Tuesday, October 09, 2018

Defamation suit threatens free speech

The Idaho Supreme Court currently has under consideration a case that will have a significant impact on your vital rights of free speech and freedom of the press.

A former Vallivue schoolteacher is suing USA Today, KTVB and a number of others over pieces of investigative journalism they produced. Those stories revealed that the teacher had lost his teaching license in Oregon after it was found that in 2005 he had engaged in sexual contact with an 18-year-old female student. He resigned his Idaho teaching position after the stories broke.

Now the teacher is suing USA Today and others who brought those facts to light.

It is undisputed in the teacher’s lawsuit that the reports were true in each and every factual claim they made. The suit is based on a controversial doctrine, never before adopted in Idaho, called “defamation by implication.” This doctrine holds that even if everything you say is true, you can still be held liable for the false inferences a listener or reader could draw from them.

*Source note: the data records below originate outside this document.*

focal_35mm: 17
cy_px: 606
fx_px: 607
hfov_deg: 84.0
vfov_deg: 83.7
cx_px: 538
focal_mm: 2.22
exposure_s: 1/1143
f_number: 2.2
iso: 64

The question before the Supreme Court isn’t whether the news stories actually contained a libelous implication. It’s whether the case can proceed on that basis, or whether it is necessary to prove that a statement was actually false to bring a suit. It’s a so-called “case of first impression,” meaning Idaho courts have never addressed the question of whether defamation by implication can serve as the basis for a civil suit.

Without either precedent or legislation to determine the outcome of the ruling, this is as close as courts get to acting as legislative bodies. If the justices find the case can move forward, they have created a precedent that allows future defamation cases to be brought not on the basis of false statements, but on the basis of inferences.

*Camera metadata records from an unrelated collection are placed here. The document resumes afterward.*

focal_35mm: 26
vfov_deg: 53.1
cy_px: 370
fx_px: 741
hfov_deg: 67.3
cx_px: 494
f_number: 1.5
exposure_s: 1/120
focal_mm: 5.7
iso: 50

The chilling effect that a finding for the teacher would have on free speech and debate about matters of public concern is hard to overstate. The best defense against a libel suit is simple: “Everything I said was true.” That should be enough, and it requires the party bringing the suit to identify a false statement and present evidence showing it isn’t true in order for the lawsuit to proceed.



Anonymous said...

“Everything I said was true.”

There should be no more discussion required if that statement is correct.

Anonymous said...

This suit only threatens speech if the Judge in this case is an idiot and all the courts above this court are also packed with idiots and since there is now a nice intelligent majority on the Supreme Court we know where this case will die if it ever gets that far.

Bill R. said...

I can't believe cases like this actually make it into a courtroom.

Anonymous said...

So now journalist have to worry about what the reader MIGHT infer?

Where was this worry when the MSM was reporting on everything conservative?